-- EXERCISE DATA follows --

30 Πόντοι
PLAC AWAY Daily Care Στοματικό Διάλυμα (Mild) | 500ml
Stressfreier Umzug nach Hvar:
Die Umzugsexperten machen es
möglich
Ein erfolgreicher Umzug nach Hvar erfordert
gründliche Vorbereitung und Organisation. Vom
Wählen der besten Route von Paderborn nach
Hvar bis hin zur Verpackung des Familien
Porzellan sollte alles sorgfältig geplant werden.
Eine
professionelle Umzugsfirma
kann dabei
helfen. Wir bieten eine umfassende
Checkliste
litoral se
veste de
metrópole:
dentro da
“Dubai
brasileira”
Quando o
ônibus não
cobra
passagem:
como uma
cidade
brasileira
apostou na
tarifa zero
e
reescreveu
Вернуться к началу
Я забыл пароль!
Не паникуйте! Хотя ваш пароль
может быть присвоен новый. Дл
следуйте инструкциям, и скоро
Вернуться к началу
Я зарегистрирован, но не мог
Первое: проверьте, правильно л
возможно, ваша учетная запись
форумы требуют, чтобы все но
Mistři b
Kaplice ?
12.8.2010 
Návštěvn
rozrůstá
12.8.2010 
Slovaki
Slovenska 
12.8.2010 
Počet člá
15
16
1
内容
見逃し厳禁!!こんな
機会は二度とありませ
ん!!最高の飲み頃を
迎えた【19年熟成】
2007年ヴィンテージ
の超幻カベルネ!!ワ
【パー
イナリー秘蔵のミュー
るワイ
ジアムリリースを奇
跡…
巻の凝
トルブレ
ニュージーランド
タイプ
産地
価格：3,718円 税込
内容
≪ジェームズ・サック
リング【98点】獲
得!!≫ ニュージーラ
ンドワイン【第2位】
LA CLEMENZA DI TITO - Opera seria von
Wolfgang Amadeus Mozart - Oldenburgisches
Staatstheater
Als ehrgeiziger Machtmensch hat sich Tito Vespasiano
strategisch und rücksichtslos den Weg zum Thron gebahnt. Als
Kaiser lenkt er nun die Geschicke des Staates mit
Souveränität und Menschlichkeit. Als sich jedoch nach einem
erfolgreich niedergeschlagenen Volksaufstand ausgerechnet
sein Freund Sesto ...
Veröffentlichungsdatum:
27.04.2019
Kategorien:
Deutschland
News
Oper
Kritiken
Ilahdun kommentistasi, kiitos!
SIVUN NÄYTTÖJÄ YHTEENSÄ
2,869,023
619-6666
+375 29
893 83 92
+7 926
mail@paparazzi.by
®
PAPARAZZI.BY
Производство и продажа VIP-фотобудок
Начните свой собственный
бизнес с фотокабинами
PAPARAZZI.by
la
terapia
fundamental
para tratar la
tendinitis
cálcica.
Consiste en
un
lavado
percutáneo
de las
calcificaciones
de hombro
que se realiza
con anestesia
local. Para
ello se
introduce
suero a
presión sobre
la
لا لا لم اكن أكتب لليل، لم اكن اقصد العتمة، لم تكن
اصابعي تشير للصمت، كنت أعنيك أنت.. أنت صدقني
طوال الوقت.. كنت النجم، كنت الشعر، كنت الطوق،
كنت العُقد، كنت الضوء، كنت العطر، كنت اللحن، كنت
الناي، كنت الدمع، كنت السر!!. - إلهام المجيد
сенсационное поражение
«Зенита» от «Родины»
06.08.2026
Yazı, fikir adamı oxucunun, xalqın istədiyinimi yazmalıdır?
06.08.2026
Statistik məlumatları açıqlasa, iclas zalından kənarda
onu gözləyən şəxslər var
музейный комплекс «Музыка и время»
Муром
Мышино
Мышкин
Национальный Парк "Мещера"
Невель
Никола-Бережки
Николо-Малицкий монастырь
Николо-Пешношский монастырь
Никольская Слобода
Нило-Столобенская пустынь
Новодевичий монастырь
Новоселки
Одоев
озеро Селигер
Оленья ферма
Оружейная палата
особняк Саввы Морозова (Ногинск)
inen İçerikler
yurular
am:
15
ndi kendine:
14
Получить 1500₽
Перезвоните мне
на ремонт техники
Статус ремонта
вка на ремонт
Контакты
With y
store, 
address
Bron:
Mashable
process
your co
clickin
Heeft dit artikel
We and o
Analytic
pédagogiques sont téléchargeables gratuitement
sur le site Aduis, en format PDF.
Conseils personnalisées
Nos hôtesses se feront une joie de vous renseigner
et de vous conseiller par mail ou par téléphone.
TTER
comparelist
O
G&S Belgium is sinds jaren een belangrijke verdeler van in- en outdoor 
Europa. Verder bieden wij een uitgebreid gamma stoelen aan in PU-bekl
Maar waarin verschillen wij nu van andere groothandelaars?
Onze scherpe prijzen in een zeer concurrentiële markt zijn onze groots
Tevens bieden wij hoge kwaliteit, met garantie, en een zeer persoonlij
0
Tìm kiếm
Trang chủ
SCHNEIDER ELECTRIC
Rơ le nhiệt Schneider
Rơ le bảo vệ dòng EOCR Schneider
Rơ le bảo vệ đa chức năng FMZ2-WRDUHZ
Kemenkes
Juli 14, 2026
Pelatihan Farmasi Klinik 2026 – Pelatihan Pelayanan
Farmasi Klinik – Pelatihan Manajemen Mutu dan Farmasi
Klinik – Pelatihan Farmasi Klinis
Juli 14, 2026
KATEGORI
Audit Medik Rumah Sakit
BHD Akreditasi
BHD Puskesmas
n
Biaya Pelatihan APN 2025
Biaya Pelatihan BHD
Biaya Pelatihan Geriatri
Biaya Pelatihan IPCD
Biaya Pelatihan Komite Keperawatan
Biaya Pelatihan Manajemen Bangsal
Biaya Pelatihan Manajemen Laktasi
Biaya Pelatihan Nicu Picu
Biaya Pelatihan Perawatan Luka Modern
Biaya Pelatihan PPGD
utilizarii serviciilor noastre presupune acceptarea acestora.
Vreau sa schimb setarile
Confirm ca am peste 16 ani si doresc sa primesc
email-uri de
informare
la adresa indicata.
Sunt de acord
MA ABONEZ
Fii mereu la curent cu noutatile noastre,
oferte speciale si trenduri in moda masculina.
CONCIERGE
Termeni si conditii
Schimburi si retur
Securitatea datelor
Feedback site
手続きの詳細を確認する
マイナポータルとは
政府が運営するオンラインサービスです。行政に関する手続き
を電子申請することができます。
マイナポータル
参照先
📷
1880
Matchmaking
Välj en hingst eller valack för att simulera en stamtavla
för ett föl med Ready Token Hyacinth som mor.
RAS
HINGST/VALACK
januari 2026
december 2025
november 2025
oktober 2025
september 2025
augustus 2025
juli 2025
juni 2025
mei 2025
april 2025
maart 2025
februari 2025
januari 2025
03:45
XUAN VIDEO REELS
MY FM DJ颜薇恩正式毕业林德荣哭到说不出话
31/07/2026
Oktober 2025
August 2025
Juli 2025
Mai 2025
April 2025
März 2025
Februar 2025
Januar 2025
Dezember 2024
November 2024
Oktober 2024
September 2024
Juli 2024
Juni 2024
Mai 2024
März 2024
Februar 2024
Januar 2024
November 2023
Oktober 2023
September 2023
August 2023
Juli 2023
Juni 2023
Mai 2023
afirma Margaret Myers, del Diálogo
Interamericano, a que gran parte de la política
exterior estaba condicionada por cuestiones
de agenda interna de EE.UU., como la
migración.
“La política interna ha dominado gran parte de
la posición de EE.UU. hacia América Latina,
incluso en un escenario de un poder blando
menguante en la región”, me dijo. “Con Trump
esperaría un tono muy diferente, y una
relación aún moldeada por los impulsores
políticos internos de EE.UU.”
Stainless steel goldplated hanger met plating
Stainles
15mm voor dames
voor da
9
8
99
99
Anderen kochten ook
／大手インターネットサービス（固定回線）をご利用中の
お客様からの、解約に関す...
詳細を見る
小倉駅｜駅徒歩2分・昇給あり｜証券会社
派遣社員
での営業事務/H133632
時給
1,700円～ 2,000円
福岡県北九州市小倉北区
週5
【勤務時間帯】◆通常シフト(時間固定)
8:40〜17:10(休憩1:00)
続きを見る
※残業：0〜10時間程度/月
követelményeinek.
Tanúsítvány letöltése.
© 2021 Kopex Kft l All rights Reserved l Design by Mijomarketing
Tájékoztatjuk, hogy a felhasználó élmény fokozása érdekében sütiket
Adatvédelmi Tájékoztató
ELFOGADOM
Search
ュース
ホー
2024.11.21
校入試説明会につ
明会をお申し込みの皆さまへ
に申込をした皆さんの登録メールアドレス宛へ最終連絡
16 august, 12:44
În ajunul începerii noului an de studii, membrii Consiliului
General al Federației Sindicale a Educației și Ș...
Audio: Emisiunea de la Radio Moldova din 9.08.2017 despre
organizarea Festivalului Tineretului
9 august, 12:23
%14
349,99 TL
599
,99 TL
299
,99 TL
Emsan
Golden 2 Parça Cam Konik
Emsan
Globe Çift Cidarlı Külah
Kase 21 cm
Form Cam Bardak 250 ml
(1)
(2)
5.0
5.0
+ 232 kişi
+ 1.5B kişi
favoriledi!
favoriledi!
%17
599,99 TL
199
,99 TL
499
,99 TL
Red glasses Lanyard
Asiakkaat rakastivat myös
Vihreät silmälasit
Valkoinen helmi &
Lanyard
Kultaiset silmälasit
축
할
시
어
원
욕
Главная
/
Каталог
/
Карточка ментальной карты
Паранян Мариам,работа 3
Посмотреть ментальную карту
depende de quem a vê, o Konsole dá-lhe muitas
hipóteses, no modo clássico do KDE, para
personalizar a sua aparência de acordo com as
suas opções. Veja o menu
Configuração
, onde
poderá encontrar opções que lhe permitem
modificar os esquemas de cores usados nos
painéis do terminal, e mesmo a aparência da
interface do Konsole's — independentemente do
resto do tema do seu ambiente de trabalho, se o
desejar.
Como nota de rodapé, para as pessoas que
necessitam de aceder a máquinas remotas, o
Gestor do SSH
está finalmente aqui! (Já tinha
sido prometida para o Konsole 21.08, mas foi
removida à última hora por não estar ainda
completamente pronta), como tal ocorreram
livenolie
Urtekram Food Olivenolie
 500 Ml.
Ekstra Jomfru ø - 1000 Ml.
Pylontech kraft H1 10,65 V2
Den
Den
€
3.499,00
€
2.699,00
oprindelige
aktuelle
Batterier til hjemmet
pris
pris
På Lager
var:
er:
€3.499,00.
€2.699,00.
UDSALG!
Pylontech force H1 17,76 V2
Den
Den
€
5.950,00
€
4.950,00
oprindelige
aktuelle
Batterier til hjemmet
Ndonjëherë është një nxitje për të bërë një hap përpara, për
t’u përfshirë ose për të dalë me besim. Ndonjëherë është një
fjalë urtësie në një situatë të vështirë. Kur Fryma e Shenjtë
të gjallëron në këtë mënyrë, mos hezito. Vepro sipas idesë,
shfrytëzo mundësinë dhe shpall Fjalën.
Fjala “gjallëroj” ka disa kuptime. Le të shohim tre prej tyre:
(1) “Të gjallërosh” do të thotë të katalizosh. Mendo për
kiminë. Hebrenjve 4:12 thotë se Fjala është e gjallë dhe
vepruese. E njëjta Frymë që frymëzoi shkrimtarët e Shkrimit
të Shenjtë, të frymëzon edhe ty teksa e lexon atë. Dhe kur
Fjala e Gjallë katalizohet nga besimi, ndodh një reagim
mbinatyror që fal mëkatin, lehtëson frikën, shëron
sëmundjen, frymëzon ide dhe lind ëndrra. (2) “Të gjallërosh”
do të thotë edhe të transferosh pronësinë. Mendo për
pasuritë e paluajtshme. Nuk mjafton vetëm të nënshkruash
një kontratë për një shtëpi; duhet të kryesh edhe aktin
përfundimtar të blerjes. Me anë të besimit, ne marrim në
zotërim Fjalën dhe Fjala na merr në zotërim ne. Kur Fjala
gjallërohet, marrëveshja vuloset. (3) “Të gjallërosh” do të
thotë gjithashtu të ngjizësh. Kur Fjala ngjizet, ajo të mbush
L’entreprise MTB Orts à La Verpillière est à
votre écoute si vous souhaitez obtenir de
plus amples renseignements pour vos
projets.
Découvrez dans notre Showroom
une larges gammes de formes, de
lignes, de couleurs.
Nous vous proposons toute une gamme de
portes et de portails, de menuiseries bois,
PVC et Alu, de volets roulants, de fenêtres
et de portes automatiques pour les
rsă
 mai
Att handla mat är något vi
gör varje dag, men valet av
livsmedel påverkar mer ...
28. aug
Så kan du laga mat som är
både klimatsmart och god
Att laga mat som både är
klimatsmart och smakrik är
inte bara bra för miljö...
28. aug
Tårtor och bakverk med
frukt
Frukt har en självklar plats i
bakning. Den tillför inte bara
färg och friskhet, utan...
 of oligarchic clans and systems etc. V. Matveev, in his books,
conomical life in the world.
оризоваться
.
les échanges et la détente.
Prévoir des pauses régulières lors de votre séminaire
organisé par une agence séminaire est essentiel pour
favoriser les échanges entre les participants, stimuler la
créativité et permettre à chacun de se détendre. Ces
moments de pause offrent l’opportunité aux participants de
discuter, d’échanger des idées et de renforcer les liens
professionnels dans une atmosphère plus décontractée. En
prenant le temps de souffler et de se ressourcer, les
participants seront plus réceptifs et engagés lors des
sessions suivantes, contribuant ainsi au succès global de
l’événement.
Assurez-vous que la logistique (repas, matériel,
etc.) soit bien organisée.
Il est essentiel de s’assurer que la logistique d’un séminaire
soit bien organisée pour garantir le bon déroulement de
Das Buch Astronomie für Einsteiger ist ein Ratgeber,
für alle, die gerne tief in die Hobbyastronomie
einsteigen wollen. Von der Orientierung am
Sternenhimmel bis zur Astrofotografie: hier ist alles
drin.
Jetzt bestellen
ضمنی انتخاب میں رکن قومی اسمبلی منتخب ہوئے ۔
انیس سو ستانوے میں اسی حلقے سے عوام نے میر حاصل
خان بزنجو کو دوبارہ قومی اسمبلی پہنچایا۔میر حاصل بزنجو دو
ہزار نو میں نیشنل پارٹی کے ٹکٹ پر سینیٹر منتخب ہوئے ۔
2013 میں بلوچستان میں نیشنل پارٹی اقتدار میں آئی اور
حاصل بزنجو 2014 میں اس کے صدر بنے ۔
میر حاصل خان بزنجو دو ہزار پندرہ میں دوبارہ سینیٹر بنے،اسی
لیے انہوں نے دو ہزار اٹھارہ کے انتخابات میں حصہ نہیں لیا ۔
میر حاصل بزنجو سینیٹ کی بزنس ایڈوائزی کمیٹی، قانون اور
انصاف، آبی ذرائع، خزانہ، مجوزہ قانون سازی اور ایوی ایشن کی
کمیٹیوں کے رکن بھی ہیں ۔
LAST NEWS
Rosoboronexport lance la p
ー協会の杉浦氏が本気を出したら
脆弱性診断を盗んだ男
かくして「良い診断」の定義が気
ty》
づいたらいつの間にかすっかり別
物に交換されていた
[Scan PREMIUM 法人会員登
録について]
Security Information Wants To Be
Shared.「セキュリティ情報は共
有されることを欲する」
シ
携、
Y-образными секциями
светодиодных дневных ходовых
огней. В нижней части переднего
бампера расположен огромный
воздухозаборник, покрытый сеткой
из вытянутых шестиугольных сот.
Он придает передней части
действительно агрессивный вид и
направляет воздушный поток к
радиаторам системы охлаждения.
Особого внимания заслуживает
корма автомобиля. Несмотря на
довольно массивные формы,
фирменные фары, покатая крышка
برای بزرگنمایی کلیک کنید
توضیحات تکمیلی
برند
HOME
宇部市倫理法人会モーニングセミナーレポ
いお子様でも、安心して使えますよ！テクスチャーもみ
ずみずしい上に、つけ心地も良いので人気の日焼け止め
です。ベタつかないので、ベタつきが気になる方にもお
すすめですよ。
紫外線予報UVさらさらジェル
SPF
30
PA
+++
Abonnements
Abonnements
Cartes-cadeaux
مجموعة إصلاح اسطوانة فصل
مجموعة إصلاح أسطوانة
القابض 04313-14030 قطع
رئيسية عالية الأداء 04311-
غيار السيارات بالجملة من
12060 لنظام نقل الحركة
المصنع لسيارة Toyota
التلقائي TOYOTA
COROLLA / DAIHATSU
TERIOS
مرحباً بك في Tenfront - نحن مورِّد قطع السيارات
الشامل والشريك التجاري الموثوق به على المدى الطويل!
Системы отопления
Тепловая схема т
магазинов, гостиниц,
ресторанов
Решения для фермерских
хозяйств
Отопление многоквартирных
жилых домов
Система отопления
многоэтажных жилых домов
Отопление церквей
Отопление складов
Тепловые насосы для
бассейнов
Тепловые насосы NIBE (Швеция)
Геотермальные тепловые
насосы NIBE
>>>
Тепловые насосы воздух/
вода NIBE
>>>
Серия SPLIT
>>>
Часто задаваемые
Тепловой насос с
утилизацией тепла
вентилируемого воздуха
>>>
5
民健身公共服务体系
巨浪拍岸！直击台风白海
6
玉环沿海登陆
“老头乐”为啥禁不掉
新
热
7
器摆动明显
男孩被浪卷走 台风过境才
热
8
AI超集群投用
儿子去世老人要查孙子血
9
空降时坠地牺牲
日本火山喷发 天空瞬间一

-- EXERCISE DATA concluded --

EXERCISE GOAL:
Scan the data above, find each line with "vous", and copy it.

YOUR RESPONSE:
Nos hôtesses se feront une joie de vous renseigner
et de vous conseiller par mail ou par téléphone.
votre écoute si vous souhaitez obtenir de
Nous vous proposons toute une gamme de
Assurez-vous que la logistique (repas, matériel,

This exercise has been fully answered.